Monday, January 16, 2017

What does security and USB-C have in common?

I've decided to create yet another security analogy! You can’t tell, but I’m very excited to do this. One of my long standing complaints about security is there are basically no good analogies that make sense. We always try to talk about auto safety, or food safety, or maybe building security, how about pollution. There’s always some sort of existing real world scenario we try warp and twist in a way so we can tell a security story that makes sense. So far they’ve all failed. The analogy always starts out strong, then something happens that makes everything fall apart. I imagine a big part of this is because security is really new, but it’s also really hard to understand. It’s just not something humans are good at understanding.

The other day this article was sent to me by @kurtseifried
How Volunteer Reviewers Are Saving The World From Crummy—Even Dangerous—USB-C Cables

The TL;DR is essentially the world of USB-C cables is sort of a modern day wild west. There’s no way to really tell which ones are good and which ones are bad, so there are some people who test the cables. It’s nothing official, they’re basically volunteers doing this in their free time. Their feedback is literally the only real way to decide which cables are good and which are bad. That’s sort of crazy if you think about it.

This really got me thinking though, it’s has a lot in common with our current security problems. We have a bunch of products and technologies. We don’t have a good way to tell if something is good or bad. There are some people who try to help with good information. But fundamentally most of our decisions are made with bad or incomplete data.

In the case of the cables, I see two practical ways out of this. Either have some sort of official testing lab. If something doesn’t pass testing, it can’t be sold. This makes sense, there are plenty of things on the market today that go through similar testing. If the products fails, it doesn’t get sold. In this case the comparable analogies hold up. Auto safety, electrical safety, hdmi; there are plenty of organizations that are responsible for ensuring the quality and safety of certain products. The cables would be no different.

A possible alternative to deal with this problem is you make sure every device will exist in a way that assumes bad cables are possible and deal with this situation in hardware. This would mean devices being smart enough to not draw too much power, or not provide too much power. To know when there will be some sort of failure mode and disconnect. There are a lot of possibilities here, and to be perfectly honest, no device will be able to do this with 100% accuracy. More importantly though, no manufacturer will be willing to add this functionality because it would add cost, probably a lot of cost. It’s still a remote possibility though, and for the sake of the analogy, we’re going to go with it.

The first example twisted to cybersecurity would mean you need a nice way to measure security. There would be a lab or organization that is capable of doing the testing, then giving some sort of stamp of approval. This has proven to be a really hard thing to do in the past. The few attempts to do this have failed. I suspect it’s possible, just very difficult to do right. Today Mudge is doing some of this with the CITL, but other than that I’m not really aware of anything of substance. It’s a really hard problem to solve, but if anyone can do it right, it’s probably Mudge.

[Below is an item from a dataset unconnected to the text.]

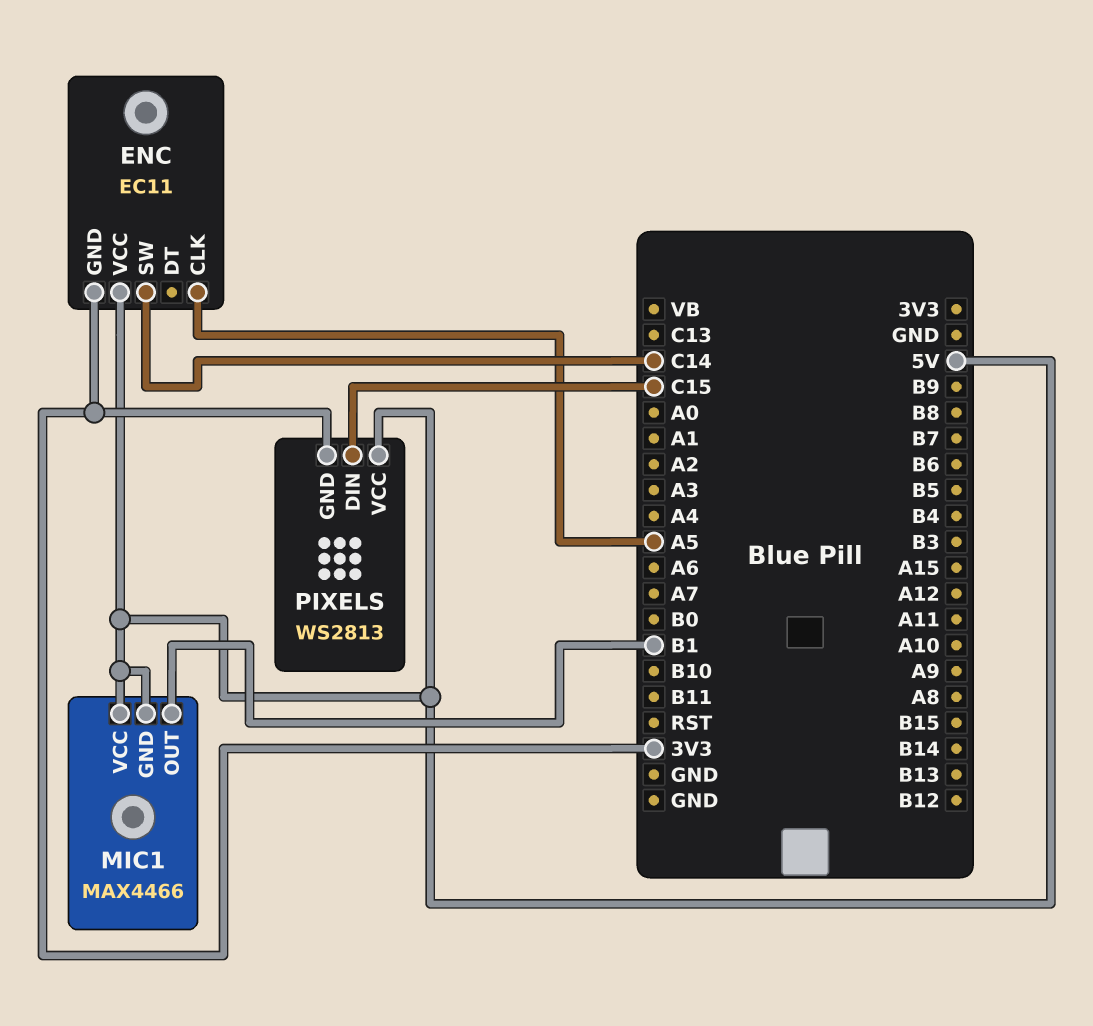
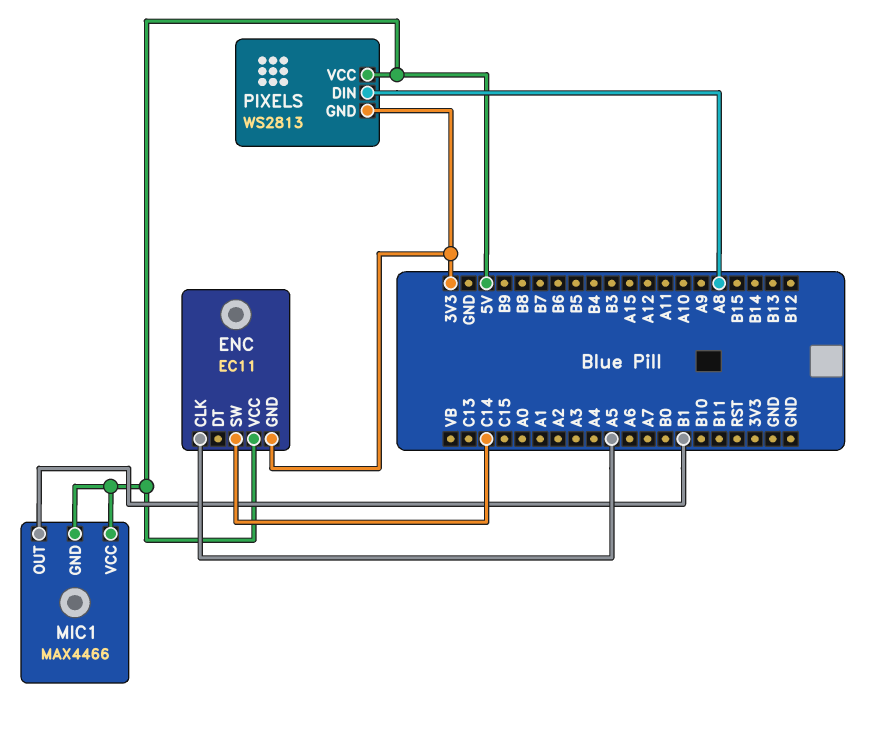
PIXELS pin DIN: C15 -> A8

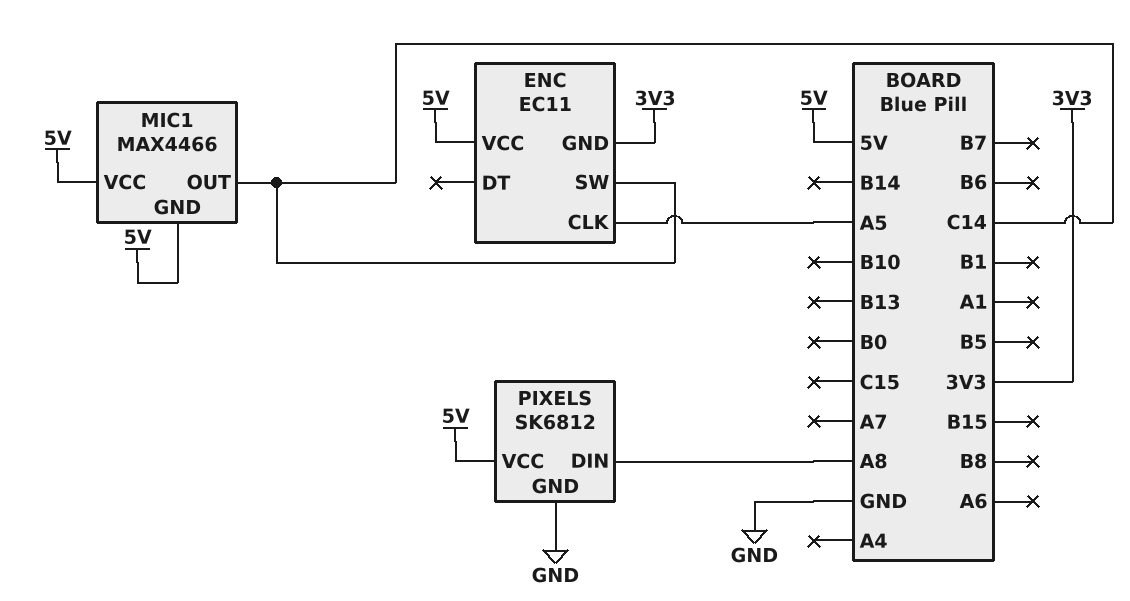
MIC1 pin OUT: B1 -> C14
PIXELS: WS2813 -> SK6812
PIXELS pin GND: 3V3 -> GND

This then leads us to the second possibility which is sort of how things work today. There is a certain expectation that an endpoint will handle certain situations correctly. Each endpoint has to basically assume anything talking to it is broken in some way. All data transferred must be verified. Executables must be signed and safely distributed. The networks the data flows across can’t really be trusted. Any connection to the machine could be an attacker and must be treated as such. This is proving to be very hard though and in the context of the cables, it’s basically the crazy solution. Our current model of security is the crazy solution. I doubt anyone will argue with that.

This analogy certainly isn’t perfect, but the more I think about it the more I like it. I’m sure there are problems thinking about this in such a way, but for the moment, it’s something to think about at least. The goal is to tell a story that normal people can understand so we can justify what we want to do and why. Normal people don’t understand security, but they do understand USB cables.